In above example apt1 is similar to apt2 but not to apt3
Similarly apt4 is similar to apt6 but not to apt5.

So if the input to graph query is apt1 and apt4, how will I be able to find similar apartments. I couldn’t get a way to filter based on predicate in travel history.


(Siddharth Prakash Singh) #2

Any suggestion please.


(Michel Conrado (Support Engineer)) #3

I can not see anything special, so I believe that two blocks querying “bhk” indexed by EXAC solve the case. But you can always follow your structure as I show below.

If “bhk” is the reference, there is not much to do. Also apt1 and apt4 are in different neighborhoods. So they do not have relationships. As you said “all apartments with same bhk in same neighborhood are similar.” Soon those who are not are not similar.

The only way is to construct a query with two blocks.

Another detail is that your Mutation contains typo errors. I had to reformulate it.

{
  var(func: eq(neighborhood.name, "Lutyens")) {
  ~block.neighborhood {
    ~building.block{
    apts as ~apt.building @filter(eq(bhk, "2bhk"))
  }
  }
}
  
  apartments(func: uid(apts)) {
    expand(_all_)
  }
  
}

Result


{
  "data": {
    "apartments": [
      {
        "bhk": "2bhk",
        "uid": "0x34"
      },
      {
        "bhk": "2bhk",
        "uid": "0x42"
      }
    ]
  }

Other Q

{
  q1(func: eq(bhk, "2bhk")){
    uid
    expand(_all_)
  }
  q2(func: eq(bhk, "3bhk")){
    uid
    expand(_all_)
  }
}

Result

{
  "data": {
    "q1": [
      {
        "uid": "0x34",
        "bhk": "2bhk"
      },
      {
        "uid": "0x3d",
        "bhk": "2bhk"
      },
      {
        "uid": "0x42",
        "bhk": "2bhk"
      }
    ],
    "q2": [
      {
        "uid": "0x35",
        "bhk": "3bhk"
      },
      {
        "uid": "0x3c",
        "bhk": "3bhk"
      },
      {
        "uid": "0x41",
        "bhk": "3bhk"
      }
    ]
  }

(Siddharth Prakash Singh) #4

@MichelDiz Here you are using “2bhk” as hard coded input to query.
I would rather have a list of apartment uid as input and get similar apartments. I get stuck in that situation because using val(scalar_variable) merges all values.
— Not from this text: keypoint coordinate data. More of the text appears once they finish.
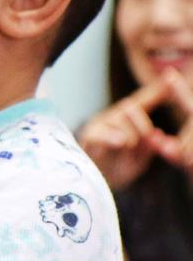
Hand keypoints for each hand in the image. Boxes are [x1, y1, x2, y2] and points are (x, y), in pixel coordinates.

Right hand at [80, 69, 192, 189]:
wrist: (92, 185)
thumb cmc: (117, 169)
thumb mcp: (139, 161)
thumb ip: (148, 148)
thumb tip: (157, 134)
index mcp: (129, 121)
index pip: (144, 100)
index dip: (158, 89)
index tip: (171, 75)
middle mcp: (114, 117)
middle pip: (132, 107)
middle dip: (143, 125)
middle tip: (145, 141)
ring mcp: (100, 124)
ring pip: (119, 119)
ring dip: (129, 136)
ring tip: (127, 149)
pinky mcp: (88, 136)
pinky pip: (102, 132)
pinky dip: (113, 137)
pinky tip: (121, 142)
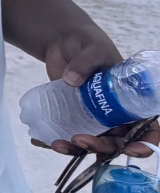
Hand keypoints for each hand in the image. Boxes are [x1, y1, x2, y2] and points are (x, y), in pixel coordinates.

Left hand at [33, 28, 153, 157]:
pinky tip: (45, 141)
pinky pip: (69, 135)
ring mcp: (95, 118)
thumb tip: (72, 80)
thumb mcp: (93, 48)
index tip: (132, 149)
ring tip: (58, 144)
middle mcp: (117, 115)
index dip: (145, 143)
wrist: (63, 42)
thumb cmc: (89, 44)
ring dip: (78, 149)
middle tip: (80, 139)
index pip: (148, 129)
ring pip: (93, 143)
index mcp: (132, 102)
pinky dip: (58, 141)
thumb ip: (86, 62)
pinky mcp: (74, 117)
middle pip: (117, 142)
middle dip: (102, 147)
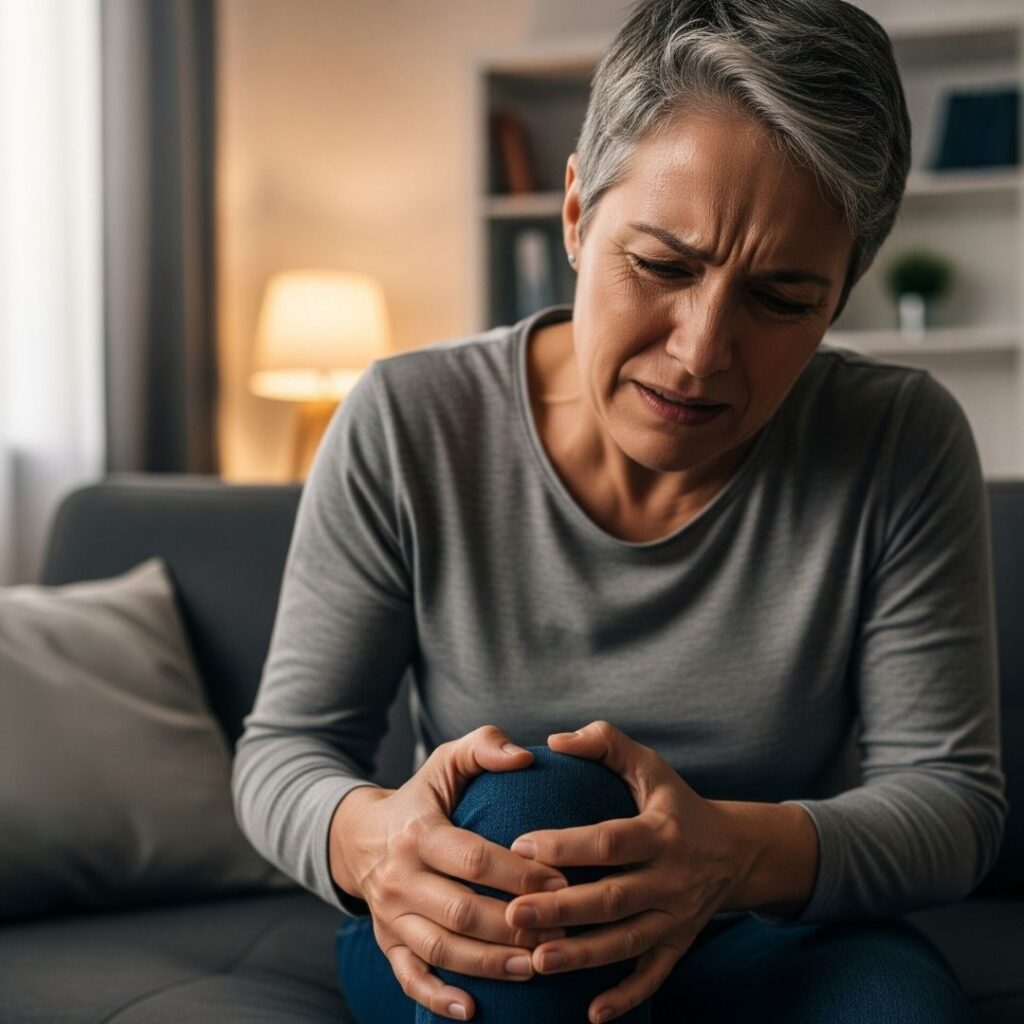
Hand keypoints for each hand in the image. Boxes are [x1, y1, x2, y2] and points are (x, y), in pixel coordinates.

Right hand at [328, 725, 568, 1020]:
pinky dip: (438, 996)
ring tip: (534, 966)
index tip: (562, 881)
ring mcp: (389, 914)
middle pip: (460, 910)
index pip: (472, 857)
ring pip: (440, 948)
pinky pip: (409, 976)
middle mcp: (399, 876)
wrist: (359, 835)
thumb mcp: (446, 761)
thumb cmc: (422, 796)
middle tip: (561, 930)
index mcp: (418, 832)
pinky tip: (473, 1009)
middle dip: (513, 924)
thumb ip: (484, 746)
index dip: (518, 873)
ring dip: (488, 963)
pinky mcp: (386, 942)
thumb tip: (525, 756)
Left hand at [504, 721, 742, 1023]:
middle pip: (613, 898)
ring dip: (582, 956)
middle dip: (562, 909)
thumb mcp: (648, 764)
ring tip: (536, 960)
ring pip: (627, 943)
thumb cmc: (675, 801)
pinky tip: (590, 1012)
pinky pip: (653, 977)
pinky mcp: (679, 944)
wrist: (735, 851)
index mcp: (661, 831)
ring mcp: (676, 916)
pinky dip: (625, 997)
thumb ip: (605, 742)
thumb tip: (555, 740)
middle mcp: (671, 878)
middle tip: (513, 912)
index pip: (610, 840)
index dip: (567, 845)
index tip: (520, 845)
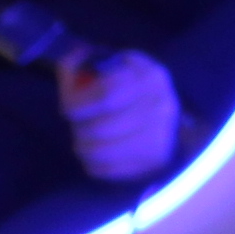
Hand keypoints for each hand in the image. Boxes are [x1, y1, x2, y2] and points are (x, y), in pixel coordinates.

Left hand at [58, 49, 184, 183]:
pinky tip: (96, 154)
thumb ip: (82, 64)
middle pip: (101, 127)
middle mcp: (161, 106)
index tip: (68, 108)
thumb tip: (65, 67)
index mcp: (150, 77)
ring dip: (83, 147)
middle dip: (78, 128)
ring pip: (101, 152)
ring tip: (83, 140)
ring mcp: (161, 136)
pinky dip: (93, 163)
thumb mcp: (112, 64)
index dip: (78, 103)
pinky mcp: (155, 160)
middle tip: (77, 125)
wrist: (168, 114)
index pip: (106, 93)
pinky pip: (108, 169)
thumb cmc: (131, 86)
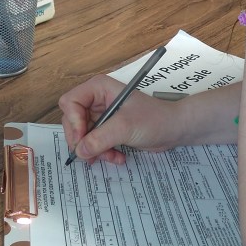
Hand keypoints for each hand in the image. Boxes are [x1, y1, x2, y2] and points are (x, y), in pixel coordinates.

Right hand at [59, 75, 181, 164]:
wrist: (174, 129)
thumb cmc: (154, 119)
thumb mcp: (125, 127)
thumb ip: (100, 139)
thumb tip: (79, 152)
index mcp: (99, 88)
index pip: (70, 102)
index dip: (73, 122)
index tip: (82, 140)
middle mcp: (97, 100)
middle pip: (72, 121)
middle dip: (83, 140)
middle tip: (92, 155)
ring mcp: (102, 115)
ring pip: (82, 136)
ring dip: (94, 150)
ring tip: (111, 157)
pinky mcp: (108, 129)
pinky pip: (94, 143)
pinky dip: (102, 153)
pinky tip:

(Michel Conrado (Support Engineer)) #5

As there are no similarities in different things. You must use different blocks. You could use groupby, but the characteristics would have to be identified as Nodes and not attributes of a Node. And would group only by one characteristic.

If you use a single block only you will simply mix all results of apt1 and apt4. To look for similarities in each neighborhood you need to do in different blocks.

Just construct a block for each input with its respective filters.

GroupBy: https://docs.dgraph.io/query-language/#groupby


(Siddharth Prakash Singh) #6

Got it.
So in a way it would be almost impossible if I had to start with a user who has liked n houses and find similar houses which he/she may like?


(Michel Conrado (Support Engineer)) #7

Of course you can. The problem is that you said:

“all apartments with same bhk in same neighborhood are similar.”

apt1 = Lutyens neighborhood
apt4 = CR Park neighborhood

If you had said:

“all apartments with same bhk are similar.”

it would be possible.

But ideally, you break down the features of the apartment into smaller parts within a hierarchical Nodes structure (just like tags). So you can have a greater power of comparison.

if 2bhk(Lutyens) !== 2bhk(CR Park) : There’s nothing to compare.